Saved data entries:
----

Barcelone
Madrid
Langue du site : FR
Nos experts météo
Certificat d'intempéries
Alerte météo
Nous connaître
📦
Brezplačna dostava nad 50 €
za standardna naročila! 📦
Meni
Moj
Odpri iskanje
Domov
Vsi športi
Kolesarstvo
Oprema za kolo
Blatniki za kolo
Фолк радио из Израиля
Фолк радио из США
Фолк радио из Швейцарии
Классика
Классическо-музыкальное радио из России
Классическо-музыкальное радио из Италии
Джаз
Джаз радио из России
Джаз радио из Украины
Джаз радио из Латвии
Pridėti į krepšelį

----

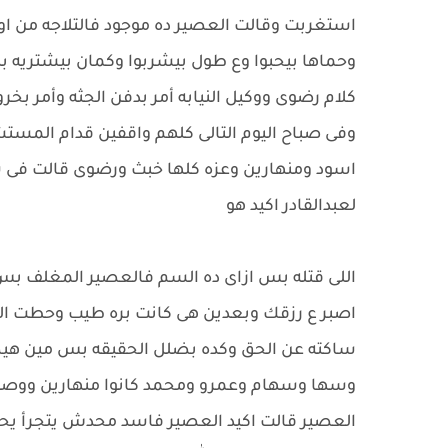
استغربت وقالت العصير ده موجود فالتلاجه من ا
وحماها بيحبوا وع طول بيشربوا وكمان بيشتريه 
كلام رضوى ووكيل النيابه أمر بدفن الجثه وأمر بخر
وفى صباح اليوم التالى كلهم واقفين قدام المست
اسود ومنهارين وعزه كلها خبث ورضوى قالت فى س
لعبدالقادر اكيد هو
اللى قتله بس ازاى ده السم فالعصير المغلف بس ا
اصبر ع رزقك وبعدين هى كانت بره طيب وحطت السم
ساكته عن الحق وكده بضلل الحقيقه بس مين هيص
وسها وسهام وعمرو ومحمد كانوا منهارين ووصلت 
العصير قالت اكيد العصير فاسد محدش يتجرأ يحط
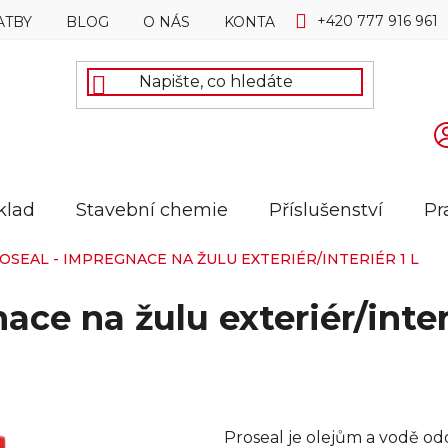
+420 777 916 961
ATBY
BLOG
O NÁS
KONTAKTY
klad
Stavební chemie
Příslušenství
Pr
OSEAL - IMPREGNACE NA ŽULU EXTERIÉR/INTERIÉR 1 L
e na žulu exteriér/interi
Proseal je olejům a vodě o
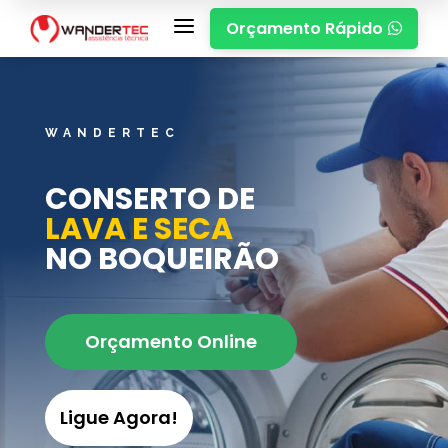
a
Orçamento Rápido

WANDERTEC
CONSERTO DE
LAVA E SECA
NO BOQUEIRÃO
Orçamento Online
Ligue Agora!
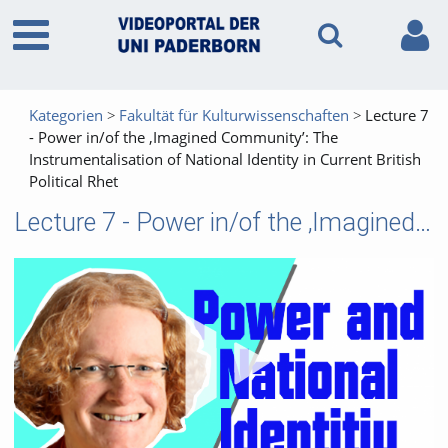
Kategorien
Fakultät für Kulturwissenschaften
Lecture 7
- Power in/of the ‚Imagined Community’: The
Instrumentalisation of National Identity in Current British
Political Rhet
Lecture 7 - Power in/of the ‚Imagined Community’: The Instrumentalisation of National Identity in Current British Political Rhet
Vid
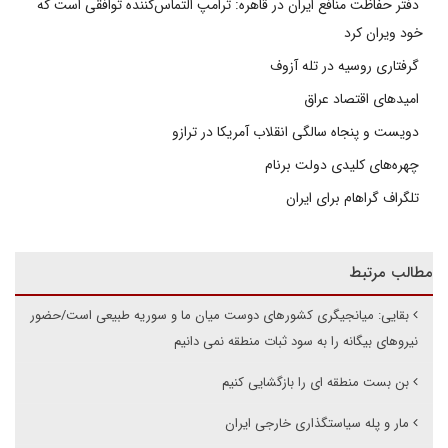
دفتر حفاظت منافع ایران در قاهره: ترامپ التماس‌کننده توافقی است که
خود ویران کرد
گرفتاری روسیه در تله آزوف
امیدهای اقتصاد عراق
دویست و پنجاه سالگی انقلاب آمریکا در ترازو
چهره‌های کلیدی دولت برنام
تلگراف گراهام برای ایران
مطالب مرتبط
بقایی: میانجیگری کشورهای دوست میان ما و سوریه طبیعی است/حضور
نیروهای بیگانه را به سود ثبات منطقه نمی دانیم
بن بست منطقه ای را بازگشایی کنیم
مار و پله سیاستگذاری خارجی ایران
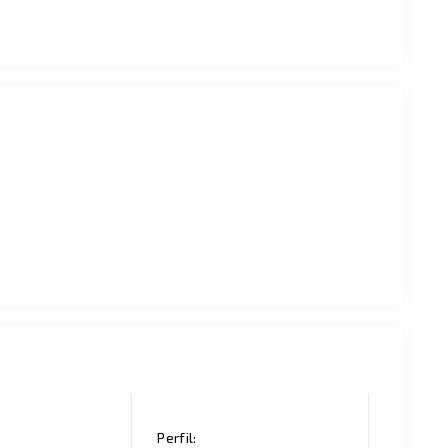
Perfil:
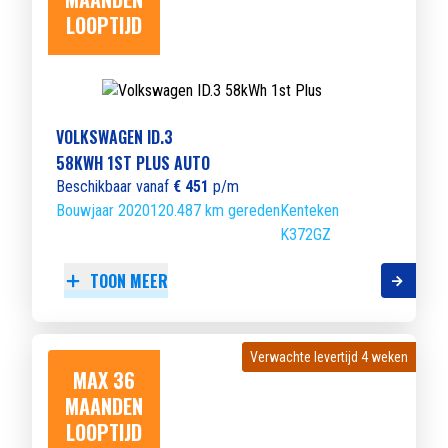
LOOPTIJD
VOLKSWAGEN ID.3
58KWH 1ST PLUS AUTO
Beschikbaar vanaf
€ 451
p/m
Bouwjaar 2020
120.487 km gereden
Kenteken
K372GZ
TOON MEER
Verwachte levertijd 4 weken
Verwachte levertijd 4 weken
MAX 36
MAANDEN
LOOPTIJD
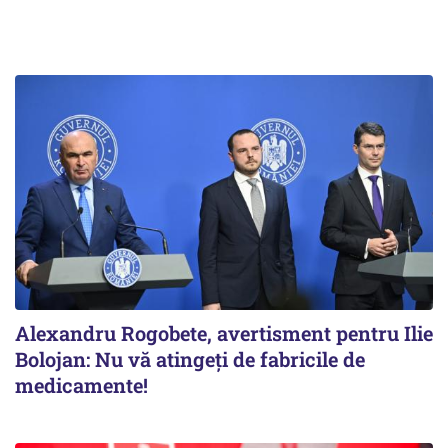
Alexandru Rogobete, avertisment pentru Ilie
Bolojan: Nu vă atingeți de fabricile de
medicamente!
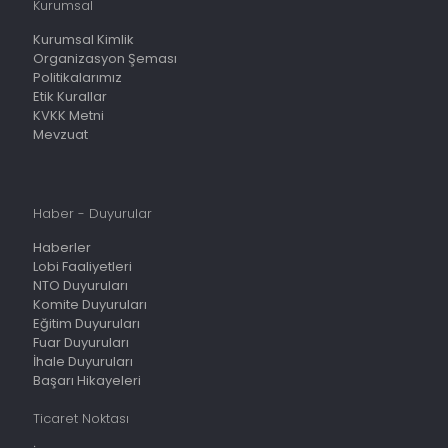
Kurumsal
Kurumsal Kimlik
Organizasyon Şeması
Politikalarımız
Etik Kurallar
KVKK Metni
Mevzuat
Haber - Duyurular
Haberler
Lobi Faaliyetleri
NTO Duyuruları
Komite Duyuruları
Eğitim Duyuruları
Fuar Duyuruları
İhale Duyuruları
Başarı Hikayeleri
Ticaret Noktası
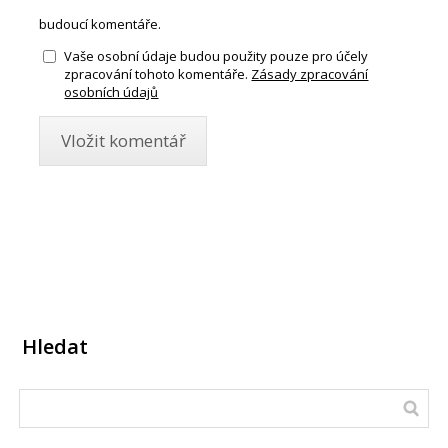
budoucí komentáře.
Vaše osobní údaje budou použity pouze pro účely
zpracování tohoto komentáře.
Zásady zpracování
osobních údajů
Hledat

----

Give the number of lines above in which the word "Current" appears, and nothing more.

2